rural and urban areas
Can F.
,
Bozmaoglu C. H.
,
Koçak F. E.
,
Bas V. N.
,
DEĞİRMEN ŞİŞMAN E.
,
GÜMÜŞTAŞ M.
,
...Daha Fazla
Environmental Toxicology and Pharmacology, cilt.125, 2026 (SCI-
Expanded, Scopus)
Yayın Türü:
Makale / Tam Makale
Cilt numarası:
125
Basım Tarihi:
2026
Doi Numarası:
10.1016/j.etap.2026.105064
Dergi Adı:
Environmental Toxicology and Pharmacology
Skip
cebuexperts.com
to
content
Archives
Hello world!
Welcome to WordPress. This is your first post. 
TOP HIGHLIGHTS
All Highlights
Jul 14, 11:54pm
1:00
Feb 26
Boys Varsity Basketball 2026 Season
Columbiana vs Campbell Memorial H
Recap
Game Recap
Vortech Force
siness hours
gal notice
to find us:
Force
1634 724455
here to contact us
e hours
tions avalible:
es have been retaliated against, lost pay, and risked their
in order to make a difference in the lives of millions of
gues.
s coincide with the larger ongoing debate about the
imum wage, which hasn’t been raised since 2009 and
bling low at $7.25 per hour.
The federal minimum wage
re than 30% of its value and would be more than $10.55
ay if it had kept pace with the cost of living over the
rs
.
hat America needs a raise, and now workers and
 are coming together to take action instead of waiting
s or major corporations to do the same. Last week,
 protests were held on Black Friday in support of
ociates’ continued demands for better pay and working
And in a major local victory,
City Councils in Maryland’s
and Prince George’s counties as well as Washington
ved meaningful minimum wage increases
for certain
-=-=-
> _PROBLEM TO SOLVE_
All of the entries should be transcribed exactly as they appear.

> _ANSWER TO THIS TASK_
rural and urban areas
Can F.
,
Bozmaoglu C. H.
,
Koçak F. E.
,
Bas V. N.
,
DEĞİRMEN ŞİŞMAN E.
,
GÜMÜŞTAŞ M.
,
...Daha Fazla
Environmental Toxicology and Pharmacology, cilt.125, 2026 (SCI-
Expanded, Scopus)
Yayın Türü:
Makale / Tam Makale
Cilt numarası:
125
Basım Tarihi:
2026
Doi Numarası:
10.1016/j.etap.2026.105064
Dergi Adı:
Environmental Toxicology and Pharmacology
Skip
cebuexperts.com
to
content
Archives
Hello world!
Welcome to WordPress. This is your first post. 
TOP HIGHLIGHTS
All Highlights
Jul 14, 11:54pm
1:00
Feb 26
Boys Varsity Basketball 2026 Season
Columbiana vs Campbell Memorial H
Recap
Game Recap
Vortech Force
siness hours
gal notice
to find us:
Force
1634 724455
here to contact us
e hours
tions avalible:
es have been retaliated against, lost pay, and risked their
in order to make a difference in the lives of millions of
gues.
s coincide with the larger ongoing debate about the
imum wage, which hasn’t been raised since 2009 and
bling low at $7.25 per hour.
The federal minimum wage
re than 30% of its value and would be more than $10.55
ay if it had kept pace with the cost of living over the
rs
.
hat America needs a raise, and now workers and
 are coming together to take action instead of waiting
s or major corporations to do the same. Last week,
 protests were held on Black Friday in support of
ociates’ continued demands for better pay and working
And in a major local victory,
City Councils in Maryland’s
and Prince George’s counties as well as Washington
ved meaningful minimum wage increases
for certain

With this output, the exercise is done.